▸ **Dataset entries**:
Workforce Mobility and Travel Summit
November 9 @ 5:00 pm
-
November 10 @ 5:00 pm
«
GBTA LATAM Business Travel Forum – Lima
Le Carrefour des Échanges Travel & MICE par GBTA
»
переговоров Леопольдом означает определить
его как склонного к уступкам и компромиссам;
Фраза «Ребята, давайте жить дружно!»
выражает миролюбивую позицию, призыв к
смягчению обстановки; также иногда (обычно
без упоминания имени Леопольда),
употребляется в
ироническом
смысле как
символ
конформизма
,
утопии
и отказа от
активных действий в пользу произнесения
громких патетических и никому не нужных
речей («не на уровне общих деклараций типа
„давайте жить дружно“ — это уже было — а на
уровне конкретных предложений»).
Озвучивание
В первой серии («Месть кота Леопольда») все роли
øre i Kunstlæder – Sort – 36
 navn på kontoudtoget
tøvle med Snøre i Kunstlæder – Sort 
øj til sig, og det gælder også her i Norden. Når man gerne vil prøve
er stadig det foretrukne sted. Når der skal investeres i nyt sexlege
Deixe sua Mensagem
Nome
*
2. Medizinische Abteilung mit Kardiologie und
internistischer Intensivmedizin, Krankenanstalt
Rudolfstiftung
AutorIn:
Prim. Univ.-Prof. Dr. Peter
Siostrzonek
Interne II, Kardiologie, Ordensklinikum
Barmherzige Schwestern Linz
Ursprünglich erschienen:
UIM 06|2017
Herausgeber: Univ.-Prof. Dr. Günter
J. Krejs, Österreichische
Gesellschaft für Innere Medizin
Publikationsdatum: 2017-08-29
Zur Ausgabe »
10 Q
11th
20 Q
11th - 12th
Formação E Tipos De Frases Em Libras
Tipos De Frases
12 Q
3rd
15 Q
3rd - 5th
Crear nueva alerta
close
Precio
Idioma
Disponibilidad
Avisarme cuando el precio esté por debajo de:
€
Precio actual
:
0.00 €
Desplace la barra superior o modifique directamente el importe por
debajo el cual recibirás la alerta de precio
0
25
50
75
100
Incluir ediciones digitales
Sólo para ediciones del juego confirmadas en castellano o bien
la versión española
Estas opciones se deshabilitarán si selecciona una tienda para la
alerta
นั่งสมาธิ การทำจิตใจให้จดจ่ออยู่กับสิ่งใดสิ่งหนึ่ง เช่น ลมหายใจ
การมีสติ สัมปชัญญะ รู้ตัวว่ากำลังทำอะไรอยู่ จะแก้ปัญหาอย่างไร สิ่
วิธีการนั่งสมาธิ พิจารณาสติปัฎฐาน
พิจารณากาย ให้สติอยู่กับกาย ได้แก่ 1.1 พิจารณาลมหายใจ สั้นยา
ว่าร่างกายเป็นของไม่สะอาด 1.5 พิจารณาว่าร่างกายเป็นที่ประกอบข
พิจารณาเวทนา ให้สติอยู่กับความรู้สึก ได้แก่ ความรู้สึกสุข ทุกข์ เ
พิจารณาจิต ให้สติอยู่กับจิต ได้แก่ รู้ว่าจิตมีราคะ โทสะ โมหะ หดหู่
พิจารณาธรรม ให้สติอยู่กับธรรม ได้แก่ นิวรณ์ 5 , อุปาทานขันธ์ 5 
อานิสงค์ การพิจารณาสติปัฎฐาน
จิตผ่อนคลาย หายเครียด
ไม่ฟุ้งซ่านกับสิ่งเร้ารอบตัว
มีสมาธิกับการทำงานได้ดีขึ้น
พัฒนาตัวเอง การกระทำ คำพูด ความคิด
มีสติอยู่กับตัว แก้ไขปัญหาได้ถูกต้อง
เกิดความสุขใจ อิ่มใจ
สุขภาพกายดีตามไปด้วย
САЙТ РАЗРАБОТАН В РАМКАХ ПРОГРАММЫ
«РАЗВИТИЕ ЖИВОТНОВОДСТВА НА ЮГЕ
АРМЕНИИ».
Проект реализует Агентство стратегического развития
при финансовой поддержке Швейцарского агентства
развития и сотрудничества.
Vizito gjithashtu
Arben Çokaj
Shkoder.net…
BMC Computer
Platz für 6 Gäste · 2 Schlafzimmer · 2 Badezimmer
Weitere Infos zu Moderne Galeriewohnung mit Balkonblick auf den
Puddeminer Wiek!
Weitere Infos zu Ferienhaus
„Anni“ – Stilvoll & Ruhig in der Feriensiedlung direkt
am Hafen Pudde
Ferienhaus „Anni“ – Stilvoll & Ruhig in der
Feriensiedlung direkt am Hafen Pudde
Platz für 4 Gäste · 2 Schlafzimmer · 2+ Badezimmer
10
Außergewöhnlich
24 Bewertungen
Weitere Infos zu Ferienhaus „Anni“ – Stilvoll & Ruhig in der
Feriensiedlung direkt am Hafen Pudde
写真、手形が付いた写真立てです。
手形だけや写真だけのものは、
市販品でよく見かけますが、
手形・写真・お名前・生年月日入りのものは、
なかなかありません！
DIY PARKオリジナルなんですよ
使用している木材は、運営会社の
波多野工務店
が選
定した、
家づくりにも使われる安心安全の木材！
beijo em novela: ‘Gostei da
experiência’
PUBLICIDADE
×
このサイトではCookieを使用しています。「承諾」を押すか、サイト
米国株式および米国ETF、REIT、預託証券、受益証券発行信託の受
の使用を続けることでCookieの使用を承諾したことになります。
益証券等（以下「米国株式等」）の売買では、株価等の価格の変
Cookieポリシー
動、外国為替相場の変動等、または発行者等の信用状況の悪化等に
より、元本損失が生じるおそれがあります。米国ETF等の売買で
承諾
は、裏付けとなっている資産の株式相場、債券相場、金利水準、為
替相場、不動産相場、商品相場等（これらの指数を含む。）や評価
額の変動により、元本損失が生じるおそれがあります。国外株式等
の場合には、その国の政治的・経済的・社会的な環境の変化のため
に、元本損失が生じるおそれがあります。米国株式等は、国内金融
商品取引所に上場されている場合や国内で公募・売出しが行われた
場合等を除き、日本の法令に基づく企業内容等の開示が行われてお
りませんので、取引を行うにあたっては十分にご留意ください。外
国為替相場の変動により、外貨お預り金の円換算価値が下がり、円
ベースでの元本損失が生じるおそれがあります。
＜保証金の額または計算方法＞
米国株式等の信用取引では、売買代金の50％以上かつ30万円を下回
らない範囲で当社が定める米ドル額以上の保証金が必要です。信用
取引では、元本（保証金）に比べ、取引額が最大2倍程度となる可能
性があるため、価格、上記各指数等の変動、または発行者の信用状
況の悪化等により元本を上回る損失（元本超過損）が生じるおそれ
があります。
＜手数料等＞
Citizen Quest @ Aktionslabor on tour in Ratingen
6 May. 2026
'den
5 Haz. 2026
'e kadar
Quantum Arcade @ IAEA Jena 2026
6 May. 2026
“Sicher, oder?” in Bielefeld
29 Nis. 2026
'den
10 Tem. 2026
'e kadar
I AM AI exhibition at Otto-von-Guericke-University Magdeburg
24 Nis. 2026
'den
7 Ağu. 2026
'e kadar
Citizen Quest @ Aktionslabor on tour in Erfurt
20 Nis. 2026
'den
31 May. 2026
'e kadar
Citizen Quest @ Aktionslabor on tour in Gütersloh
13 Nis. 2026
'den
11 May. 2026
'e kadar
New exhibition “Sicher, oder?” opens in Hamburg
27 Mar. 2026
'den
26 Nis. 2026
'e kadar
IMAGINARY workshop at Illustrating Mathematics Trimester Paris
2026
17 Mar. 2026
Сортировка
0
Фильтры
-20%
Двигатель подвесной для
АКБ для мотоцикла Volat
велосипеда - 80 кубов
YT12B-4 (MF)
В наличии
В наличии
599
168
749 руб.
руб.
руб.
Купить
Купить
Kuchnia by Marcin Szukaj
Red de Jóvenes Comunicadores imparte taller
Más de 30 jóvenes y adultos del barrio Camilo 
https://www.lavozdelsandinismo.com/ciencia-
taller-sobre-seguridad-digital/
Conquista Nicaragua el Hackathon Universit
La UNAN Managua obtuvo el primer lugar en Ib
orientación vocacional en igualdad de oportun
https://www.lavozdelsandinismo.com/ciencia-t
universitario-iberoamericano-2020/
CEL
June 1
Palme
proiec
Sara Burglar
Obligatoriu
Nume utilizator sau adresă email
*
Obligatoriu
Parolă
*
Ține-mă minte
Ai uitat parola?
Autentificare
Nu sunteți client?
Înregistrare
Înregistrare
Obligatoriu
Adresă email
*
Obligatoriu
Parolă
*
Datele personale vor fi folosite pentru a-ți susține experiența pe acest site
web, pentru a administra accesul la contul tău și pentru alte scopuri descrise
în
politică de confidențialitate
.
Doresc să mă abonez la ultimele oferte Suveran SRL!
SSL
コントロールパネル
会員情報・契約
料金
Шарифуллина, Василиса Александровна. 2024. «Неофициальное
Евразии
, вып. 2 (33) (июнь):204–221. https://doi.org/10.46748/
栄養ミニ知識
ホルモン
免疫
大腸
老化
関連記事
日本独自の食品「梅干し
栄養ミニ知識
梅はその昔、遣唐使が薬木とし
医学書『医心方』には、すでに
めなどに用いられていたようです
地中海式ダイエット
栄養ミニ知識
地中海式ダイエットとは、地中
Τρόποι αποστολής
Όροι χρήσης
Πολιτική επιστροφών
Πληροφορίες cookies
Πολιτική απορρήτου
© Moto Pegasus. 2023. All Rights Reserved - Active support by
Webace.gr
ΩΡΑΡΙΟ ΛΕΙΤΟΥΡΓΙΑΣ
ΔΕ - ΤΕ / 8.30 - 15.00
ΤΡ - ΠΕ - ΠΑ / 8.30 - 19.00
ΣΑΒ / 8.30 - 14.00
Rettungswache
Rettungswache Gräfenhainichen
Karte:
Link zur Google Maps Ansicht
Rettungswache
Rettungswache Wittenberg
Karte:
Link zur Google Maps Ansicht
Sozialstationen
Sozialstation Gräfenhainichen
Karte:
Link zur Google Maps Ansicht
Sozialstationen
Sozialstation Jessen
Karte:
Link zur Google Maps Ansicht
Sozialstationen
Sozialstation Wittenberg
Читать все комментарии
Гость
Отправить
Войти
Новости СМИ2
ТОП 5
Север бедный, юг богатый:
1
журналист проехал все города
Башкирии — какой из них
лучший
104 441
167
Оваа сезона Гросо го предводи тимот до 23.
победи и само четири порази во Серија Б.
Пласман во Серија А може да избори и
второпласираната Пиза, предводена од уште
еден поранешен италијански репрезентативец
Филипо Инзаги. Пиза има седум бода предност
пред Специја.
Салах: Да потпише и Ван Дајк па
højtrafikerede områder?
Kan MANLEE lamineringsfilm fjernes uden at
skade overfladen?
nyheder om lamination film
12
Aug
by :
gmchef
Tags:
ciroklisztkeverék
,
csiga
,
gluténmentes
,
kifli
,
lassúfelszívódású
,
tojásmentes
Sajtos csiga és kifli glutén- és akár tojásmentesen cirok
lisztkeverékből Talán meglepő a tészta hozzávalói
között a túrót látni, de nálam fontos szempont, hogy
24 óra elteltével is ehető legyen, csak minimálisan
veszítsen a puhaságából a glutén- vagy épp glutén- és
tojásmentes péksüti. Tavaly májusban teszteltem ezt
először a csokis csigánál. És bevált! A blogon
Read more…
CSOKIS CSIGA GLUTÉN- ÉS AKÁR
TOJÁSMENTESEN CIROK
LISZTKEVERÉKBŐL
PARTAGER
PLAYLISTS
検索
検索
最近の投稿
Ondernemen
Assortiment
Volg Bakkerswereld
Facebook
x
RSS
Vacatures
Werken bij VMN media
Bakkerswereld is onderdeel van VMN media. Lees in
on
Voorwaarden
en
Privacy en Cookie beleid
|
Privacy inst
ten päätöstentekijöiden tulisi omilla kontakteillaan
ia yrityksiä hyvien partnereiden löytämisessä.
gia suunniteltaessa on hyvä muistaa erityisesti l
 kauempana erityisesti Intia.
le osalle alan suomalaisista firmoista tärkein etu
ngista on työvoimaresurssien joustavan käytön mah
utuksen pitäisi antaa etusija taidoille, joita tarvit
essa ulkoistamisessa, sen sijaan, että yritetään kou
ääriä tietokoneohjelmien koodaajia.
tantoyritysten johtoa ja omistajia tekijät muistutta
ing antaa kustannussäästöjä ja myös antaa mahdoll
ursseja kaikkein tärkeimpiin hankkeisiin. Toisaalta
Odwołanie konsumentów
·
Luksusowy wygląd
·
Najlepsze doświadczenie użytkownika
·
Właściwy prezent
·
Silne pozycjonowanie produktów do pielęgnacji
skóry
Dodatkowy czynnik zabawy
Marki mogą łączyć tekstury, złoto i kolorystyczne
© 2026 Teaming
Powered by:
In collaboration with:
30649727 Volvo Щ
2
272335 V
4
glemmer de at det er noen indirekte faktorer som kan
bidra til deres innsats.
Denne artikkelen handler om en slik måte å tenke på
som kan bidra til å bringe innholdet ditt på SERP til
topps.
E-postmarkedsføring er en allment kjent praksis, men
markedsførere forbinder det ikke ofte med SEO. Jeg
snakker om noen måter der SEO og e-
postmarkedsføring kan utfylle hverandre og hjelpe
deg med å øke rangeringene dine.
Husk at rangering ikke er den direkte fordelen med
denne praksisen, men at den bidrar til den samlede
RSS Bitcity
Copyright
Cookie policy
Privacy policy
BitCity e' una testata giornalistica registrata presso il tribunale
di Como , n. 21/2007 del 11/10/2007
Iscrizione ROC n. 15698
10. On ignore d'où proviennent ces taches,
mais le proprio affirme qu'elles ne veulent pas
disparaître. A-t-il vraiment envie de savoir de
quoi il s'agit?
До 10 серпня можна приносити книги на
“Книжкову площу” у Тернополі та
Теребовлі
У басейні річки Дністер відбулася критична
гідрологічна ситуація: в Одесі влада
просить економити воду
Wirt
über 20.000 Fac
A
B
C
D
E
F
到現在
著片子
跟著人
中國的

▸ **EXERCISE DETAILS**: Render the material from its first line up to and including the line containing "выражает миролюбивую позицию, призыв к" as a JSON list of strings, with one string per line and blank lines skipped.

▸ **WORKED SOLUTION**:
[
  "Workforce Mobility and Travel Summit",
  "November 9 @ 5:00 pm",
  "-",
  "November 10 @ 5:00 pm",
  "«",
  "GBTA LATAM Business Travel Forum – Lima",
  "Le Carrefour des Échanges Travel & MICE par GBTA",
  "»",
  "переговоров Леопольдом означает определить",
  "его как склонного к уступкам и компромиссам;",
  "Фраза «Ребята, давайте жить дружно!»",
  "выражает миролюбивую позицию, призыв к"
]